> Texto fornecido:

+++++

Lindbergh: a profanação dos mortos é algo que nem o Homem de Neanderthal fariaO senador Lindbergh Farias (PT-RJ) fez um protesto indignado contra a agressão montada por antipetistas no velório do ex-presidente do Partido dos Trabalhadores, ex-senador José Eduardo Dutra (SE), na última segunda-feira (5). Lindbergh também cobrou responsabilidade às lideranças do PSDB, que ficaram em silêncio diante das manifestações de ódio. “Não vi aqui qualquer condenação de membros do PSDB ao fato de fascistas jogarem panfletos no velório de Dutra”, reclamou. “Está na hora de os líderes tucanos falarem para os seus setores mais raivosos: ‘Isso não’. Estão compactuando com práticas fascistas”.
Na última segunda-feira (5), panfletos apócrifos foram jogados no local onde era velado o corpo de José Eduardo Dutra. “Petista bom é petista morto”, diziam os panfletos. Um grupo de quatro manifestantes também compareceu ao local com cartazes ofensivos ao partido dos Trabalhadores e ao ex-presidente Lula. Dutra (PT-SE) morreu na madrugada do último domingo (4), após uma longa batalha contra o câncer.
Lindbergh citou uma mensagem postada por Dutra na rede social Twitter, em março do ano passado, por ocasião da morte do então presidente do PSDB, deputado Sérgio Guerra, de quem o ex-presidente do PT tinha sido colega de Congresso. No texto, Dutra solidarizava-se com a família de Guerra e lamentava sua morte, colocando sua humanidade acima das divergências políticas. “O oposto do que aconteceu ontem”, lamentou Lindbergh.

+++++

Itens do conjunto de dados:
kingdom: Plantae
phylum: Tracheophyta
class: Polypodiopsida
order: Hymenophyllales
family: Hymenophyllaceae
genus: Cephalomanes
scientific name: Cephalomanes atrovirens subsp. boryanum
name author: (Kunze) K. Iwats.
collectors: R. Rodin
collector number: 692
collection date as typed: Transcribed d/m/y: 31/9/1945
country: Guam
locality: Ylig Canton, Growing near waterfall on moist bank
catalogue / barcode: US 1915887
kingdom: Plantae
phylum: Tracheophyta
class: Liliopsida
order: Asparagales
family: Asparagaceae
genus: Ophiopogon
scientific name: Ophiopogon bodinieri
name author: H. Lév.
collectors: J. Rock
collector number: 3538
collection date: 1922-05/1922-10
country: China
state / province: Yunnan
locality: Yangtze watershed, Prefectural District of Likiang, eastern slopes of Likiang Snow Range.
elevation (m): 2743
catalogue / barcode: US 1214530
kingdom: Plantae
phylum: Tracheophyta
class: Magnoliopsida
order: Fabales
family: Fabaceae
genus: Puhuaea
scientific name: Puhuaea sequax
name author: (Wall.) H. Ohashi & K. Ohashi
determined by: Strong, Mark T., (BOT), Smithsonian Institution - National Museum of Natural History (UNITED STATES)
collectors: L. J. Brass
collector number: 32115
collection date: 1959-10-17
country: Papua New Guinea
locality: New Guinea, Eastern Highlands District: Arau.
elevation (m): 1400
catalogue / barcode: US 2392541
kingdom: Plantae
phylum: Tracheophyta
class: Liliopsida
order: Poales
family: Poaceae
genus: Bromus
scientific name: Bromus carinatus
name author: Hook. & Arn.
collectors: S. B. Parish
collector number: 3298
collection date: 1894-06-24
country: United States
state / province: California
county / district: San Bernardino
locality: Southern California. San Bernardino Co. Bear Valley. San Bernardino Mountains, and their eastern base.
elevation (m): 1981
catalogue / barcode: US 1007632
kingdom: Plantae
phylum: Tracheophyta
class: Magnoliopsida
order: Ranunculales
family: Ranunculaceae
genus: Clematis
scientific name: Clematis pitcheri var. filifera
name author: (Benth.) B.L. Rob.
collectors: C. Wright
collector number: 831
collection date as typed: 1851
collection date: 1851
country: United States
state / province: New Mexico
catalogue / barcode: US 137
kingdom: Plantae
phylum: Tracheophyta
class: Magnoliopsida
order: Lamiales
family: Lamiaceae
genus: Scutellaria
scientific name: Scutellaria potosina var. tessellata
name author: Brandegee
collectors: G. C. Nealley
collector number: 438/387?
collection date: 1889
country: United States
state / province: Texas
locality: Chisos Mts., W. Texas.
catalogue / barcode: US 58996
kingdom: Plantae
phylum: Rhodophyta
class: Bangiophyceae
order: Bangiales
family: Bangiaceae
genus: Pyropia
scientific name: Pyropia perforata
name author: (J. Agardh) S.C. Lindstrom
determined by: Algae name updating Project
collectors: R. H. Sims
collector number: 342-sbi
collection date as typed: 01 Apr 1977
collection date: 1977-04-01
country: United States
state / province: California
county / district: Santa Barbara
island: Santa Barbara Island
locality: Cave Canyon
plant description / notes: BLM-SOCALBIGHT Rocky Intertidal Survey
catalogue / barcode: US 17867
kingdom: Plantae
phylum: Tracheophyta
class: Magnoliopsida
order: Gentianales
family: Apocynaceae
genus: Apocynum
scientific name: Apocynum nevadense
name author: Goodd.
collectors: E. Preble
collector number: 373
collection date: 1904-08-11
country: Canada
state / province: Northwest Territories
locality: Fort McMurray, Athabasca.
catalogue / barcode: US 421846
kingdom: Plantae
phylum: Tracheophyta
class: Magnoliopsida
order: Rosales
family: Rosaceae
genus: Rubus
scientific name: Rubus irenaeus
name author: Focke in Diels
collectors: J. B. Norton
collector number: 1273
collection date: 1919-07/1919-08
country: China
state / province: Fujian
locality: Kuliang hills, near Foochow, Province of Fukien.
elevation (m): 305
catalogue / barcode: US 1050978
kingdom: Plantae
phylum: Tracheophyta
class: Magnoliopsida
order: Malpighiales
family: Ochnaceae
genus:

+++++

> Exercício proposto: Prossiga a notícia sobre o protesto de Lindbergh Farias contra a agressão no velório de José Eduardo Dutra, começando logo após a última frase apresentada.

> Resultado:
O senador destacou que a cena chocante causou profunda indignação em qualquer pessoa com o mínimo de civilidade. “Uma das características mais marcantes da nossa espécie, o homo sapiens, é enterrar seus mortos em rituais de despedida. Até mesmo outra espécie do gênero homo, o neanderthal, já enterrava cuidadosamente os seus mortos. Os mortos fazem parte do sagrado, pois eles são a ponte entre esta vida e outra vida”, lembrou Lindbergh. Mas o respeito aos mortos, universal nas culturas humanas, faltou à pequena horda antipetista que se mobilizou para espalhar panfletos apócrifos no velório do ex-senador. “A profanação dos mortos é algo que nem os Homens de Neanderthal fariam”, criticou o senador petista.
Embora chocante, o ato não chegou a ser surpreendente. “Infelizmente, no Brasil doentio e neoudenista de hoje, essas manifestações insanas de ódio político contra o PT e a esquerda em geral tornaram-se corriqueiras, quase banais”. São atos, denunciou o senador, tratados como “normais” e “irrelevantes” pela imprensa conservadora e pela oposição, como ocorreu no atentado a bomba contra o Instituto Lula, que mereceu parcas linhas na mídia e comentários jocosos nas redes sociais. “Só faltaram dizer: ‘Bem feito!’. Jogaram uma bomba contra o Instituto Lula? ‘Bem feito!’. Morreu um petista de câncer? ‘Bem feito! Que morram outros!’, indignou-se o senador.
Lindbergh alertou para um traço que ameaça unir o Brasil de hoje à Alemanha nazista, que é a “banalização do mal”, como definiu a filósofa Hannah Arendt. “Gente normal, comum, acha aceitável e desejável a violência contra petistas, marxistas, esquerdistas, bolivarianos e outros tais”. O ódio patológico escorre dos círculos insanos para tratar como “aceitável” que petistas, simpatizantes do governo, representantes de movimentos sociais ou esquerdistas, de um modo geral, sejam insultados, agredidos em restaurantes, aeroportos, hospitais ou mesmo em velórios.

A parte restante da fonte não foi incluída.